= Christoffel Nortje =

South African dentist

Christoffel Nortje is a South African dentist who is emeritus professor of oral and maxillofacial radiology at the Department of Diagnostics and Radiology at the University of the Western Cape, Faculty of Dentistry in Cape Town, South Africa. He was in private practice prior to joining the Department of Diagnostics and Radiology at Stellenbosch University, where he headed the department until 2005.

He obtained his PhD from the University of Pretoria and was promoted to professor in 1979. He was the first recipient of the Vice-Chancellor's award for Excellence in Research in Dentistry at Stellenbosch University and also received an honorary doctorate (DSc) from the University of Pretoria in South Africa. He is a diplomate of the American Board of Oral and Maxillofacial Radiology.

Nortje is a past president of the International Association of Dento-Maxillofacial Radiology, the South African division of the International Association for Dental Research (IADR), The South African Society of Maxillofacial Radiology and the South African Society for Forensic Odontology.

He has contributed to more than 200 scientific publications & 50 research abstracts, co-authored three textbooks, contributed to four textbooks and was an invited author in Oral and Maxillofacial Surgery Clinics of America on 1992, 2002, and 2003. He is one of the authors of what is considered to be the "Bible" of Oral and Maxillofacial Radiology at the turn of the 21st century, Diagnostic Imaging of the Jaws, by R.P. Langlais, Olaf E. Langland, and C.J. Nortje.

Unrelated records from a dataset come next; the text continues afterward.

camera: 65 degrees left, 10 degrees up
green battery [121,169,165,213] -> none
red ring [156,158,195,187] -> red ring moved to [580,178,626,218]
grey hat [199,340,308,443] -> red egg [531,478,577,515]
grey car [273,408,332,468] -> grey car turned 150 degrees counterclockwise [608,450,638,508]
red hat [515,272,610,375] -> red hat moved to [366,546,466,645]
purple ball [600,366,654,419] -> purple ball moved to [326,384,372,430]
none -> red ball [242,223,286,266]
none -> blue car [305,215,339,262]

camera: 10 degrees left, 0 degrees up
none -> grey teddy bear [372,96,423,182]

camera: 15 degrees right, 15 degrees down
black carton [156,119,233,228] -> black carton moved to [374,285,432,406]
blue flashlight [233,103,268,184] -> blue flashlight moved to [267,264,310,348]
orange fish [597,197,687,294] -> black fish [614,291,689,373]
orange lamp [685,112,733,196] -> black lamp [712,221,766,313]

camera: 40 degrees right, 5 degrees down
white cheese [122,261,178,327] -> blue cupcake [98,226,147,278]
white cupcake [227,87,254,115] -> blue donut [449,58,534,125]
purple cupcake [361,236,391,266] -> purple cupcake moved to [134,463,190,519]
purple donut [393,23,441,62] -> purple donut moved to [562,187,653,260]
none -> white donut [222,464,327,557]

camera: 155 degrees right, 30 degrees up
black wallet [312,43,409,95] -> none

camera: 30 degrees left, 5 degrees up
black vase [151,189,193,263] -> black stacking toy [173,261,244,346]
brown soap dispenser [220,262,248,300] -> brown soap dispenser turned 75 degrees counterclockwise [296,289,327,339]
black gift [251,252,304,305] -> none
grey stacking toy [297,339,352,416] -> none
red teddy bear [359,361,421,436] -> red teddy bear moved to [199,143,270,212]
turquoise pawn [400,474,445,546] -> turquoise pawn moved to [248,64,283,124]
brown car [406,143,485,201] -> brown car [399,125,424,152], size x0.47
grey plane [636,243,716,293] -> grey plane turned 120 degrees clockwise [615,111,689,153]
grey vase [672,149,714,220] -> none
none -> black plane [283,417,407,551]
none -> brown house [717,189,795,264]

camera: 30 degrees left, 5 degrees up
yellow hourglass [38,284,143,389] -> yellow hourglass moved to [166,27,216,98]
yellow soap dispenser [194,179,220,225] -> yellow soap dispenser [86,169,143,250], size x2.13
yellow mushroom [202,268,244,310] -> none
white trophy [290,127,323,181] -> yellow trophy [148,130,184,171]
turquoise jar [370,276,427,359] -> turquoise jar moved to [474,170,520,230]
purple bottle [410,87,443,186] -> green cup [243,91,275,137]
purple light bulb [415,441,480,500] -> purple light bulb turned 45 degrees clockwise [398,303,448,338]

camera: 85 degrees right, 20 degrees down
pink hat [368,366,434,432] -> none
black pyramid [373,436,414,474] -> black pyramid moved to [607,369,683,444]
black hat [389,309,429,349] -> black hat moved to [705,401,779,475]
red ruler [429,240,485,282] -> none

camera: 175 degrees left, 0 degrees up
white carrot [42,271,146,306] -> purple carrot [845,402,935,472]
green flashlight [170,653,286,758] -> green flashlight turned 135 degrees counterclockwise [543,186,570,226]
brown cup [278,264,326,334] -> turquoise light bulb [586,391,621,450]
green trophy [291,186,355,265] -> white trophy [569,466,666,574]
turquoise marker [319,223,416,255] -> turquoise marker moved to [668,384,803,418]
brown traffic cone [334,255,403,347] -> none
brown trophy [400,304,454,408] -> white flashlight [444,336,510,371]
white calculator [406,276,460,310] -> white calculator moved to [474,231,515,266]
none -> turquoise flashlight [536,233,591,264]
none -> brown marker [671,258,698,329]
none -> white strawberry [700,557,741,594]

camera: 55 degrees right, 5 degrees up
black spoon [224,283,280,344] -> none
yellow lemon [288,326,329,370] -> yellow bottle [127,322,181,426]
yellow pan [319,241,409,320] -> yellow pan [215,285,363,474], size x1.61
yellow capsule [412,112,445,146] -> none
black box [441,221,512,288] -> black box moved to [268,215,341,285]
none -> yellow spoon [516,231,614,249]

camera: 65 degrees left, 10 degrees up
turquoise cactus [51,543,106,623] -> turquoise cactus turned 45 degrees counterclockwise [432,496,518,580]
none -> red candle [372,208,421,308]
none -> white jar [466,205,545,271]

Nortje has been the author of the South African Dental Journal column "Radiology Corner" for a number of years. He has also been the promoter of 2 DSc, 3 PhD, 2 MSc and co-promoter of 2 PhD degrees.

Nortje has spoken extensively in maxillofacial radiology scientific meetings in Hungary, Italy, United States, Brazil, Abu Dhabi, Lebanon, Bangkok, Thailand, China, Namibia and Zimbabwe. He is on the Editorial Boards of the Journal of Dento-Maxillofacial Radiology, The Journal of Forensic Odonto Stomatology, The Journal of Oral Surgery, Oral Medicine and Oral Pathology and the South African Dental Journal.